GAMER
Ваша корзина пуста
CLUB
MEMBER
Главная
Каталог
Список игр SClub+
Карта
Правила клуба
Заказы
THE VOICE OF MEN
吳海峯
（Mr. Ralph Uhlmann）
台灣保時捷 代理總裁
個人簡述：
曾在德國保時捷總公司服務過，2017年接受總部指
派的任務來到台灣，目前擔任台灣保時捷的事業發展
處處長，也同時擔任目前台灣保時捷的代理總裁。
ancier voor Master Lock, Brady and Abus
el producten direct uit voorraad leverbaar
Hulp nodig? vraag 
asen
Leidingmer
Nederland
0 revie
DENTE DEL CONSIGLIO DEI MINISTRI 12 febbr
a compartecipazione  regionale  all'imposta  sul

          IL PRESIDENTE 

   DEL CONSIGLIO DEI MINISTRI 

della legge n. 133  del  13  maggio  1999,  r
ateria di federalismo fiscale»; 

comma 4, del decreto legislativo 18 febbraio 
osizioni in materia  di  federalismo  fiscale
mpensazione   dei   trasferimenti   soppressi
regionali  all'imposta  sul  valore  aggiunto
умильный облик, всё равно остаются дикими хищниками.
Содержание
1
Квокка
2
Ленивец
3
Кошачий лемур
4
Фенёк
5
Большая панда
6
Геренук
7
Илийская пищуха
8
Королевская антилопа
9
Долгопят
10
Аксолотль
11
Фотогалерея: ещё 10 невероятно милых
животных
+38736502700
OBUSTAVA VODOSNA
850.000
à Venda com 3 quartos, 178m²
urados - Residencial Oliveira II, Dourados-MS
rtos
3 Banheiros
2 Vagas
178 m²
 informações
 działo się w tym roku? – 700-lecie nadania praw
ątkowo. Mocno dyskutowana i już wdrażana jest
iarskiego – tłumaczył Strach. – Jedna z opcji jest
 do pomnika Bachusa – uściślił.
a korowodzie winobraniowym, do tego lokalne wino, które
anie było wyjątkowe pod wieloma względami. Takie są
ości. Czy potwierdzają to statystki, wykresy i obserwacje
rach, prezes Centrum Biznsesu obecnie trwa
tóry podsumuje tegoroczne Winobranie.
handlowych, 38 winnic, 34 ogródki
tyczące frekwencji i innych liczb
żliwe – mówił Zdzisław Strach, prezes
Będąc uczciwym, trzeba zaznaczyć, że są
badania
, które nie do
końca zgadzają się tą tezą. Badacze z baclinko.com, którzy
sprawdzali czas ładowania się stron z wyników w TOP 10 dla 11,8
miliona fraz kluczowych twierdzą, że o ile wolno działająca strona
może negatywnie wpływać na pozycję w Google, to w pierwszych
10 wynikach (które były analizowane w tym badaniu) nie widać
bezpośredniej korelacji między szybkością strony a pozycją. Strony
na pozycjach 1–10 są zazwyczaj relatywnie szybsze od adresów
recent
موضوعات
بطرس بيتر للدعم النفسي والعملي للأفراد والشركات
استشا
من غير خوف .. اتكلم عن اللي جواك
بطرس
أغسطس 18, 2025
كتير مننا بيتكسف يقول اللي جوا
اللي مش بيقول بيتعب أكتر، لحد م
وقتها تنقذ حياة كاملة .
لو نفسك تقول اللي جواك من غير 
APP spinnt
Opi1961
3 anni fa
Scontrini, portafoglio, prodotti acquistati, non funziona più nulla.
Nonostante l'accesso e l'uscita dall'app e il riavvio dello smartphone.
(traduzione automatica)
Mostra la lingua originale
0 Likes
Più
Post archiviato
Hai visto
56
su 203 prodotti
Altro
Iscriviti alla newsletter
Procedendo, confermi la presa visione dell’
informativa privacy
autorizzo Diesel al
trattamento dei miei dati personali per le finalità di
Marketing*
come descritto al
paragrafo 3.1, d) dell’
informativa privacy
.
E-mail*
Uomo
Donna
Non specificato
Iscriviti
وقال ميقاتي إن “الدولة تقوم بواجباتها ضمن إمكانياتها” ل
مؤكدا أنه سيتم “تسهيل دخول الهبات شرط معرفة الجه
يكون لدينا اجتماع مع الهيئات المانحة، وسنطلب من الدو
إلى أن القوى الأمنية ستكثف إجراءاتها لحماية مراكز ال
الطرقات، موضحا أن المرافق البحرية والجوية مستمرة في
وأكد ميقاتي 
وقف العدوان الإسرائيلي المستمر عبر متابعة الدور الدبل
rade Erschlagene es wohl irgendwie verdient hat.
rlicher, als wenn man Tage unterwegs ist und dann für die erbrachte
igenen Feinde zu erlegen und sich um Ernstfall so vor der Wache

**Task description**
Please give back exactly the lines of this listing beginning at the line with "3 Banheiros" and ending with the line with "bezpośredniej korelacji między", both included, and nothing else.

**Result**
3 Banheiros
2 Vagas
178 m²
 informações
 działo się w tym roku? – 700-lecie nadania praw
ątkowo. Mocno dyskutowana i już wdrażana jest
iarskiego – tłumaczył Strach. – Jedna z opcji jest
 do pomnika Bachusa – uściślił.
a korowodzie winobraniowym, do tego lokalne wino, które
anie było wyjątkowe pod wieloma względami. Takie są
ości. Czy potwierdzają to statystki, wykresy i obserwacje
rach, prezes Centrum Biznsesu obecnie trwa
tóry podsumuje tegoroczne Winobranie.
handlowych, 38 winnic, 34 ogródki
tyczące frekwencji i innych liczb
żliwe – mówił Zdzisław Strach, prezes
Będąc uczciwym, trzeba zaznaczyć, że są
badania
, które nie do
końca zgadzają się tą tezą. Badacze z baclinko.com, którzy
sprawdzali czas ładowania się stron z wyników w TOP 10 dla 11,8
miliona fraz kluczowych twierdzą, że o ile wolno działająca strona
może negatywnie wpływać na pozycję w Google, to w pierwszych
10 wynikach (które były analizowane w tym badaniu) nie widać
bezpośredniej korelacji między szybkością strony a pozycją. Strony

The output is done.